This is a very Computer-Science-type question. I'm looking for information about algorithms, data structures, books, and implementation techniques to help me efficiently create what I call a minimal partial ordering graph, explained below.
I have a bunch of objects (say, 50 thousand) and a partial ordering function. I want to find the minimal partial ordering graph for all of these objects. I want to get the objects organized in terms of the partial ordering function.

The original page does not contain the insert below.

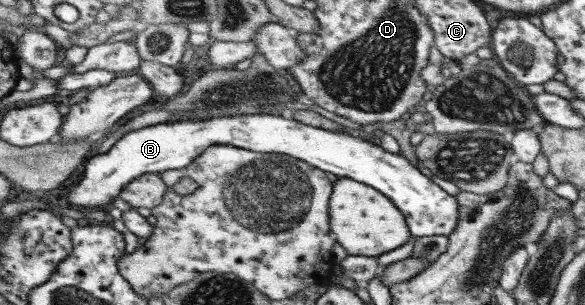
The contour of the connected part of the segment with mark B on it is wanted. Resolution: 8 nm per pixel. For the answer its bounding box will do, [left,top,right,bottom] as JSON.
[66,114,460,237]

Partial ordering function: f(a_i,a_j) that returns '+' if a_i exceeds a_j, '-' if a_j exceeds a_i, and '?' if there is no sure ordering between a_i and a_j. This function has the transitive and reflexive properties you would expect from a comparison function (f(a,a) == '?', f(a,b)=='+' and f(b,c)=='+' implies f(a,c)=='+', f(a,b)=='?' iff f(b,a)=='?', f(a,b)=='+' iff f(b,a)=='-')
Partial ordering graph: A directed acyclic graph that completely reflects the partial ordering function. You can brute-force construct a valid one in O(n^2) space and time by performing the ordering function on all pairs of objects, adding an edge (a,b) whenever f(a,b)=='+'.

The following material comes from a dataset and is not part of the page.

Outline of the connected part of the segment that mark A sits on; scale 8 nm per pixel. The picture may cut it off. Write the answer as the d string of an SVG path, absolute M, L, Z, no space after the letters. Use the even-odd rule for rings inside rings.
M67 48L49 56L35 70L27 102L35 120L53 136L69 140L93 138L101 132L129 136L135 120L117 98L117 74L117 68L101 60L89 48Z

Minimal partial ordering graph: A partial ordering graph with all redundant edges removed. For instance, if the edges (a,b), (b,c), and (a,c) are in a partial ordering graph, the (a,c) edge is redundant because you can deduce it from the transitive property.
Creating a minimal PO graph is obviously brute-forceable in O(n^3) time and O(n^2) space, but I suspect it can be done faster than O(n^2) and with space proportional to the number of edges in the minimal graph. I would also like to efficiently remove nodes from and add nodes to a minimal graph.
Is this unexplored territory, or has someone already solved this problem? Should I be thinking about this problem in a different way?